▶ Your assignment:
Reproduce the listing below verbatim, beginning with its first line and continuing through the line that contains "Selain itu, Ketua", with both ends included.

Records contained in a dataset
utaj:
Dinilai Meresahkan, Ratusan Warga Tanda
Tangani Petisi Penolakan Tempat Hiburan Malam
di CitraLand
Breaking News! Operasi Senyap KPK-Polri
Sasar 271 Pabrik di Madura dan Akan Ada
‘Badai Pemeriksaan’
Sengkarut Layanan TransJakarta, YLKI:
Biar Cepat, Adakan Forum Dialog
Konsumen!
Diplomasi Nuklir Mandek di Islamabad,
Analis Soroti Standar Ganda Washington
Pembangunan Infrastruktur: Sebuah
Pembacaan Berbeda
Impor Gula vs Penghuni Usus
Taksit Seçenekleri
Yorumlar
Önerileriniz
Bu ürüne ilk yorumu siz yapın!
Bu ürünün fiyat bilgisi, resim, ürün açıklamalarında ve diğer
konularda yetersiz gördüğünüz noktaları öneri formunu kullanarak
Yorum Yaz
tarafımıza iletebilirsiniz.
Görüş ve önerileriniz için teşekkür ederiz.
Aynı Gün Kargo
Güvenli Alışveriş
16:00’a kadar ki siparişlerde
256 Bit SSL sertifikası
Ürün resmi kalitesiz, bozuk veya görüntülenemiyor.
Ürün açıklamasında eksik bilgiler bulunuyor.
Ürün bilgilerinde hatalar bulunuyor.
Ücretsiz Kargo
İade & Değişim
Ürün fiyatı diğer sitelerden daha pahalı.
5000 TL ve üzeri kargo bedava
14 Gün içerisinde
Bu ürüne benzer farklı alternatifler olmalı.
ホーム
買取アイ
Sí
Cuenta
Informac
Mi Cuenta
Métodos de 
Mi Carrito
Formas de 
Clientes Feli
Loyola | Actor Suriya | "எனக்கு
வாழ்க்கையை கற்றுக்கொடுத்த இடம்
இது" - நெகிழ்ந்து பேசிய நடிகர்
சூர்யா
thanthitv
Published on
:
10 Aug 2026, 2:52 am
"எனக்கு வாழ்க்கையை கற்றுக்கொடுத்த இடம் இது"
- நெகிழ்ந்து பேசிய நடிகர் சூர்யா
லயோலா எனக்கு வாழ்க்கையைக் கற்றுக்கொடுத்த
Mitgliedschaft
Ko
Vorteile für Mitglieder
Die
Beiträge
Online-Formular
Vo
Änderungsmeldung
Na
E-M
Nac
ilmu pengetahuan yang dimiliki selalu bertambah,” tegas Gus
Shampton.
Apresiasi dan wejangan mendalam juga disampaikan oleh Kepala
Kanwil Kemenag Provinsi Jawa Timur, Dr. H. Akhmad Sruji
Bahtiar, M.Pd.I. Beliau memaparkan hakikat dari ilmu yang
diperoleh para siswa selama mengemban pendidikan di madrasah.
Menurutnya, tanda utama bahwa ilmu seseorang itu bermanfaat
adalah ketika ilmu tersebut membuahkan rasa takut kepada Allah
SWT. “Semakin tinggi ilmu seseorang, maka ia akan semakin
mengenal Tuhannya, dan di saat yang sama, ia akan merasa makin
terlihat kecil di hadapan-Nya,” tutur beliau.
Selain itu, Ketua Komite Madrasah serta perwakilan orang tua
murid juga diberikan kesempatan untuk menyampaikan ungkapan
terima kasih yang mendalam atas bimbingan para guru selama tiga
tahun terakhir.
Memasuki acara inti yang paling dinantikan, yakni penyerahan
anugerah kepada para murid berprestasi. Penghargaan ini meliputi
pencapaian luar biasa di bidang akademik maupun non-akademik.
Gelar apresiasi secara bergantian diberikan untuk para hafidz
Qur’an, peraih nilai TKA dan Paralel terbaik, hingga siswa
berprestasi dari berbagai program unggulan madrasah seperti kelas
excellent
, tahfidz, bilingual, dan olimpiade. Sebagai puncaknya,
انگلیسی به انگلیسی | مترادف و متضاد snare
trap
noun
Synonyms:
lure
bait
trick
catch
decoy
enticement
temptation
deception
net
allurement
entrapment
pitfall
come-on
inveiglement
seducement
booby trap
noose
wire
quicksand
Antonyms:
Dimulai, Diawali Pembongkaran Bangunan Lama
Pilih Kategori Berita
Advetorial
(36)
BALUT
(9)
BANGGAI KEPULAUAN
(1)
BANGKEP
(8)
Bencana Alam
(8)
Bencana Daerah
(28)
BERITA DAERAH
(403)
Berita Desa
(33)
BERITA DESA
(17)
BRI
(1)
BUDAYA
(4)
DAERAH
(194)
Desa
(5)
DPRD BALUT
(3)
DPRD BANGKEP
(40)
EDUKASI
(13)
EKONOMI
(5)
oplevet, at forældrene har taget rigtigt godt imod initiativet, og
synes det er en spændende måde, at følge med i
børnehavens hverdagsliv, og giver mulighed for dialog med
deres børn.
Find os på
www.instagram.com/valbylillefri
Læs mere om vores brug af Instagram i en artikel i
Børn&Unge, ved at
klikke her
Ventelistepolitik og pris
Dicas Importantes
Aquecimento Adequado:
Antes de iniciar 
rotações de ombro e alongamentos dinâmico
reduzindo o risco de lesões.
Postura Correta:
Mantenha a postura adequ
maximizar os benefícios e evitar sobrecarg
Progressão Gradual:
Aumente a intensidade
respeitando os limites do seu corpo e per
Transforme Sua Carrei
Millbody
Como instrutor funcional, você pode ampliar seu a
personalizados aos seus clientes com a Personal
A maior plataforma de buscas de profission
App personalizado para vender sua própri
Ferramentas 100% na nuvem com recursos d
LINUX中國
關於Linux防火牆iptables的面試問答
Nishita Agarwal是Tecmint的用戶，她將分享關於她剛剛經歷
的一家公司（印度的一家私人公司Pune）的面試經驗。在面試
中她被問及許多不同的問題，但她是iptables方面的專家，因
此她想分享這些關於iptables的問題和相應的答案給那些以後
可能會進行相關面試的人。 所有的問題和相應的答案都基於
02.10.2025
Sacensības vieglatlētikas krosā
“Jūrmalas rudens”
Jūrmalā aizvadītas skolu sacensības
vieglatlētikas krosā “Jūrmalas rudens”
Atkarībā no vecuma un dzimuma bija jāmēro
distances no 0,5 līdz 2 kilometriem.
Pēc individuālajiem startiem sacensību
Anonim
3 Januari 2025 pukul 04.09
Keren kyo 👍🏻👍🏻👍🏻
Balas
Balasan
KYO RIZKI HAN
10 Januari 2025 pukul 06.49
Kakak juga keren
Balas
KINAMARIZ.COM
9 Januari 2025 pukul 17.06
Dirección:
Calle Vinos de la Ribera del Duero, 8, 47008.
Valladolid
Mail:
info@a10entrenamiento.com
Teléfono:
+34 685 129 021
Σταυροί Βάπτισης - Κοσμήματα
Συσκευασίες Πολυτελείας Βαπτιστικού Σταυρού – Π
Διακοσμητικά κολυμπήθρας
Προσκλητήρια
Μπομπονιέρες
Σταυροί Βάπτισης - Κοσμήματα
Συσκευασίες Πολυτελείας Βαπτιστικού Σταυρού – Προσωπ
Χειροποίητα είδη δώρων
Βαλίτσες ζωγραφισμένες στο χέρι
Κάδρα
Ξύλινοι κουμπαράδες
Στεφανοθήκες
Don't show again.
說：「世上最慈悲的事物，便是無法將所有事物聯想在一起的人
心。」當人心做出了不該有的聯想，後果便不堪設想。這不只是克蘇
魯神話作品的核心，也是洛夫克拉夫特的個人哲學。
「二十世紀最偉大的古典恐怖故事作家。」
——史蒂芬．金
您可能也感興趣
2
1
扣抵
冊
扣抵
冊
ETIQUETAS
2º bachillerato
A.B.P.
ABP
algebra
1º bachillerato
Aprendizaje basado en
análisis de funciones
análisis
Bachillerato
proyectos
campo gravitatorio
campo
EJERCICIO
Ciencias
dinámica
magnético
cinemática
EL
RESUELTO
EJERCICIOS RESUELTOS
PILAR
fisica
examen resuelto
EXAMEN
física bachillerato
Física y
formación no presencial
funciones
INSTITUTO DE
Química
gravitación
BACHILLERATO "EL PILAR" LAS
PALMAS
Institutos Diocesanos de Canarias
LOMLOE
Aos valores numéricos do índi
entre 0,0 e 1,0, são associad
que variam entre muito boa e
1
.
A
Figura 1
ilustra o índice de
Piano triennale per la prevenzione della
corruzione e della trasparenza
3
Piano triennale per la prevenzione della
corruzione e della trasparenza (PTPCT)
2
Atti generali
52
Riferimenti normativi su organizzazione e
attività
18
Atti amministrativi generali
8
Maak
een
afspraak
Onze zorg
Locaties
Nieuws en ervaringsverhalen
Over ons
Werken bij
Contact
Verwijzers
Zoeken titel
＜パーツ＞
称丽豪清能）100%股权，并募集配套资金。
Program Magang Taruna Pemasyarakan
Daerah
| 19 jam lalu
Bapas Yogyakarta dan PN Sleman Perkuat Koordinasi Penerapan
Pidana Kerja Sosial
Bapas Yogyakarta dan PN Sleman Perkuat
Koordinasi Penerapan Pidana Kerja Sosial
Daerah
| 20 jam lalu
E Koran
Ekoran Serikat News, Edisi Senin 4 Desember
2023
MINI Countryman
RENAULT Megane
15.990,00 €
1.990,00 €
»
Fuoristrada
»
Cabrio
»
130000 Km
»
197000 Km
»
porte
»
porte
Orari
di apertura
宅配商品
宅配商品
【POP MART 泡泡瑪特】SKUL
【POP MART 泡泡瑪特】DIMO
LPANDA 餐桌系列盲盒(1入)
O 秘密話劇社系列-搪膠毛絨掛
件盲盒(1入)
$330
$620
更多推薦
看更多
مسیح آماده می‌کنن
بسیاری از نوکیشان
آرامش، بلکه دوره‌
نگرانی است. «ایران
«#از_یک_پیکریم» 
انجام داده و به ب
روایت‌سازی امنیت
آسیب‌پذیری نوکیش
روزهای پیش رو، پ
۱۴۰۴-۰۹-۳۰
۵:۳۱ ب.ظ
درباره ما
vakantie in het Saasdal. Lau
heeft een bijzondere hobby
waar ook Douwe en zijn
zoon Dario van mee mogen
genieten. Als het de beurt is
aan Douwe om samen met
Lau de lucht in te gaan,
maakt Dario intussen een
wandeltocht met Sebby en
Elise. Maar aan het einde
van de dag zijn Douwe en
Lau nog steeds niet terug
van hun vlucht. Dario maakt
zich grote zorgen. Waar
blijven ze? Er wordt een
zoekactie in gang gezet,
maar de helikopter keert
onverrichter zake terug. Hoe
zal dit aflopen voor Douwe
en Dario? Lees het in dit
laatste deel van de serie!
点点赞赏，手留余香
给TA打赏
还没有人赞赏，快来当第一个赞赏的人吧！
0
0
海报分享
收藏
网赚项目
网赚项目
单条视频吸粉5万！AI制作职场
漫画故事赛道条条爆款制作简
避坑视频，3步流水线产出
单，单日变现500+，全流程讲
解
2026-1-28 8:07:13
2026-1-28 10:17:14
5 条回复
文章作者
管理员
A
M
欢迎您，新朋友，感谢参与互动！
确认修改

▶ Solution to this problem:
utaj:
Dinilai Meresahkan, Ratusan Warga Tanda
Tangani Petisi Penolakan Tempat Hiburan Malam
di CitraLand
Breaking News! Operasi Senyap KPK-Polri
Sasar 271 Pabrik di Madura dan Akan Ada
‘Badai Pemeriksaan’
Sengkarut Layanan TransJakarta, YLKI:
Biar Cepat, Adakan Forum Dialog
Konsumen!
Diplomasi Nuklir Mandek di Islamabad,
Analis Soroti Standar Ganda Washington
Pembangunan Infrastruktur: Sebuah
Pembacaan Berbeda
Impor Gula vs Penghuni Usus
Taksit Seçenekleri
Yorumlar
Önerileriniz
Bu ürüne ilk yorumu siz yapın!
Bu ürünün fiyat bilgisi, resim, ürün açıklamalarında ve diğer
konularda yetersiz gördüğünüz noktaları öneri formunu kullanarak
Yorum Yaz
tarafımıza iletebilirsiniz.
Görüş ve önerileriniz için teşekkür ederiz.
Aynı Gün Kargo
Güvenli Alışveriş
16:00’a kadar ki siparişlerde
256 Bit SSL sertifikası
Ürün resmi kalitesiz, bozuk veya görüntülenemiyor.
Ürün açıklamasında eksik bilgiler bulunuyor.
Ürün bilgilerinde hatalar bulunuyor.
Ücretsiz Kargo
İade & Değişim
Ürün fiyatı diğer sitelerden daha pahalı.
5000 TL ve üzeri kargo bedava
14 Gün içerisinde
Bu ürüne benzer farklı alternatifler olmalı.
ホーム
買取アイ
Sí
Cuenta
Informac
Mi Cuenta
Métodos de 
Mi Carrito
Formas de 
Clientes Feli
Loyola | Actor Suriya | "எனக்கு
வாழ்க்கையை கற்றுக்கொடுத்த இடம்
இது" - நெகிழ்ந்து பேசிய நடிகர்
சூர்யா
thanthitv
Published on
:
10 Aug 2026, 2:52 am
"எனக்கு வாழ்க்கையை கற்றுக்கொடுத்த இடம் இது"
- நெகிழ்ந்து பேசிய நடிகர் சூர்யா
லயோலா எனக்கு வாழ்க்கையைக் கற்றுக்கொடுத்த
Mitgliedschaft
Ko
Vorteile für Mitglieder
Die
Beiträge
Online-Formular
Vo
Änderungsmeldung
Na
E-M
Nac
ilmu pengetahuan yang dimiliki selalu bertambah,” tegas Gus
Shampton.
Apresiasi dan wejangan mendalam juga disampaikan oleh Kepala
Kanwil Kemenag Provinsi Jawa Timur, Dr. H. Akhmad Sruji
Bahtiar, M.Pd.I. Beliau memaparkan hakikat dari ilmu yang
diperoleh para siswa selama mengemban pendidikan di madrasah.
Menurutnya, tanda utama bahwa ilmu seseorang itu bermanfaat
adalah ketika ilmu tersebut membuahkan rasa takut kepada Allah
SWT. “Semakin tinggi ilmu seseorang, maka ia akan semakin
mengenal Tuhannya, dan di saat yang sama, ia akan merasa makin
terlihat kecil di hadapan-Nya,” tutur beliau.
Selain itu, Ketua Komite Madrasah serta perwakilan orang tua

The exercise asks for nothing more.